[The input — start]

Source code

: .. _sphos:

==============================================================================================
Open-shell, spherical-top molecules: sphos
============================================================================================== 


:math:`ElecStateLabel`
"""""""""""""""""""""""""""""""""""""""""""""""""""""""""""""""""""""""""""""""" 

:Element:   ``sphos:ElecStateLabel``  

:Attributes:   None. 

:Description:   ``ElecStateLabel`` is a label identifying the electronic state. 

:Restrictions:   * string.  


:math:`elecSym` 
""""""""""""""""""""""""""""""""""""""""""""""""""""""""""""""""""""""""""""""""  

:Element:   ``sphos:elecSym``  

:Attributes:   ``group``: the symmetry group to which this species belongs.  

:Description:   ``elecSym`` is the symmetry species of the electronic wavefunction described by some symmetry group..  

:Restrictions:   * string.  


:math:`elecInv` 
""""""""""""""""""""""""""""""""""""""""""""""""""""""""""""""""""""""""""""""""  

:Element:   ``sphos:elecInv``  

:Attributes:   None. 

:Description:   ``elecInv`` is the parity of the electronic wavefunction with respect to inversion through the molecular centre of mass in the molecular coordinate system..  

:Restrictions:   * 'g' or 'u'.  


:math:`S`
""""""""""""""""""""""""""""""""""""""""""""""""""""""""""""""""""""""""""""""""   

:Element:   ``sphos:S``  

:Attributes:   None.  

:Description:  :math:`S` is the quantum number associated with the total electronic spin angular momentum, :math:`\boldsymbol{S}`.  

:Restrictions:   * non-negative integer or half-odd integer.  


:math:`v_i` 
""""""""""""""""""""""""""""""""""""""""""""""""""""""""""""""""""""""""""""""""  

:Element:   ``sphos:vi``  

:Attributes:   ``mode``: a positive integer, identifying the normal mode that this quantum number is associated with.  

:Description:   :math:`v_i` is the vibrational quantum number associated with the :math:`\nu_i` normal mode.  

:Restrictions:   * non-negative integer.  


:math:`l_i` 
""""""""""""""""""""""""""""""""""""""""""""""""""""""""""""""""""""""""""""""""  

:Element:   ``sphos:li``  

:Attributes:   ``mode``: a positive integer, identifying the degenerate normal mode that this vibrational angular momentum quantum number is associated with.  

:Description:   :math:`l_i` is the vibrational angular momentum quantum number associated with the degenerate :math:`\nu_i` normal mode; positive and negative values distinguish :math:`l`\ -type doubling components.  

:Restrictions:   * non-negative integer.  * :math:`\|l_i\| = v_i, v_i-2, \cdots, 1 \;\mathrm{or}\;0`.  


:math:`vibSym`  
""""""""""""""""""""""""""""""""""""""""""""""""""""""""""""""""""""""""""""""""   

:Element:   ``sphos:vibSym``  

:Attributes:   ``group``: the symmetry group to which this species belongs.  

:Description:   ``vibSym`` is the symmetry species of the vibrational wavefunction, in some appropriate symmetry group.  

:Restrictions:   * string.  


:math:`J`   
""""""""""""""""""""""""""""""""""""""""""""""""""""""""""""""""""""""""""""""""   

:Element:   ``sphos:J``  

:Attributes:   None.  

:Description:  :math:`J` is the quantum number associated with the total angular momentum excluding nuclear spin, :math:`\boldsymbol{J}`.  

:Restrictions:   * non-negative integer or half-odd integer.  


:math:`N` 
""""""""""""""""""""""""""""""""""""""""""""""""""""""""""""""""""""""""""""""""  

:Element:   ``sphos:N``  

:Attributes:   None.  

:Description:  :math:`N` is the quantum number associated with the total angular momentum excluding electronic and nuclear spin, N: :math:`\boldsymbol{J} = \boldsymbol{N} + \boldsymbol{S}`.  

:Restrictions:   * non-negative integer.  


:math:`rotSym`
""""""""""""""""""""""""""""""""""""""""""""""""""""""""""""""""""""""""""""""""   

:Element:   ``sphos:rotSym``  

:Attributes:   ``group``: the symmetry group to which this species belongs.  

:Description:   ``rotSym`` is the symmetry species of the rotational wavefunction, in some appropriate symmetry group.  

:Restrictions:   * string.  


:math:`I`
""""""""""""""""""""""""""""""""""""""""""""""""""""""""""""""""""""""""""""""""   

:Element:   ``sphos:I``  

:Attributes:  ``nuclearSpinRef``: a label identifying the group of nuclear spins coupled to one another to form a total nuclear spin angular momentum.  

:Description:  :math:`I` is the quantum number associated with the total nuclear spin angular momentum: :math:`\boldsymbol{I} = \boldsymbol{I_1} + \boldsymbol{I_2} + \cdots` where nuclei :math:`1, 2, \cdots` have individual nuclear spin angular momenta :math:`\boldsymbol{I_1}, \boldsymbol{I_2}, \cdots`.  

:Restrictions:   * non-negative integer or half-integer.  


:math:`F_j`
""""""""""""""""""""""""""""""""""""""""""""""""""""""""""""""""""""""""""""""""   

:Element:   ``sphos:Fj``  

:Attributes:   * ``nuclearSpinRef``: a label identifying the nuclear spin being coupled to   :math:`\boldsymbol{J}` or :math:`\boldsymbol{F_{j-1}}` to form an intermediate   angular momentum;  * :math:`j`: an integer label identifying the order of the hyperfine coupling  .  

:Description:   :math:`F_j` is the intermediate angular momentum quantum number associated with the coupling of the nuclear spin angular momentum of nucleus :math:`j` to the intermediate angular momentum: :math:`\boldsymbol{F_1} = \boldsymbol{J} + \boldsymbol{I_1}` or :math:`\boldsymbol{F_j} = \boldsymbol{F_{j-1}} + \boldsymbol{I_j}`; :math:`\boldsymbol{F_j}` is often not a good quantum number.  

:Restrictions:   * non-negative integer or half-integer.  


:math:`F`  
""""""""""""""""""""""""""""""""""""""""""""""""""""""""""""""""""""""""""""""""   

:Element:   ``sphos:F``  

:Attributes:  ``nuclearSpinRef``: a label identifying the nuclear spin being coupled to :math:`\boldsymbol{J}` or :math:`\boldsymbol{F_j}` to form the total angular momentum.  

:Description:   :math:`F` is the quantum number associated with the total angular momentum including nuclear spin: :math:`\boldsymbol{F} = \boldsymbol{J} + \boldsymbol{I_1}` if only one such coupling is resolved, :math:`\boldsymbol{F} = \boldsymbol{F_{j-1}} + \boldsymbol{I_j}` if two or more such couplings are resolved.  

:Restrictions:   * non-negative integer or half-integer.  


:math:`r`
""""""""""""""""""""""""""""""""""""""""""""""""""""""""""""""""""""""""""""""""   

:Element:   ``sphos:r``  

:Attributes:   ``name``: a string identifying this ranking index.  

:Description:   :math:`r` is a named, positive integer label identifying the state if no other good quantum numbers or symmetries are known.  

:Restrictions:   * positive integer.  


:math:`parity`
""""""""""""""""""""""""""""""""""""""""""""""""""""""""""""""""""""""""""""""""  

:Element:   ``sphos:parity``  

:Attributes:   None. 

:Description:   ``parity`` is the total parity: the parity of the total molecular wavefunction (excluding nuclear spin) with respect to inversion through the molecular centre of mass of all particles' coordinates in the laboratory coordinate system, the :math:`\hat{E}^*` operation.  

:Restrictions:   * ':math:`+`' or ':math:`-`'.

[The input — finish]

Task description: Gather up, from the records above, each line where the word "ElecStateLabel" appears.

Solution for this problem:
:math:`ElecStateLabel`
:Element:   ``sphos:ElecStateLabel``  
:Description:   ``ElecStateLabel`` is a label identifying the electronic state. 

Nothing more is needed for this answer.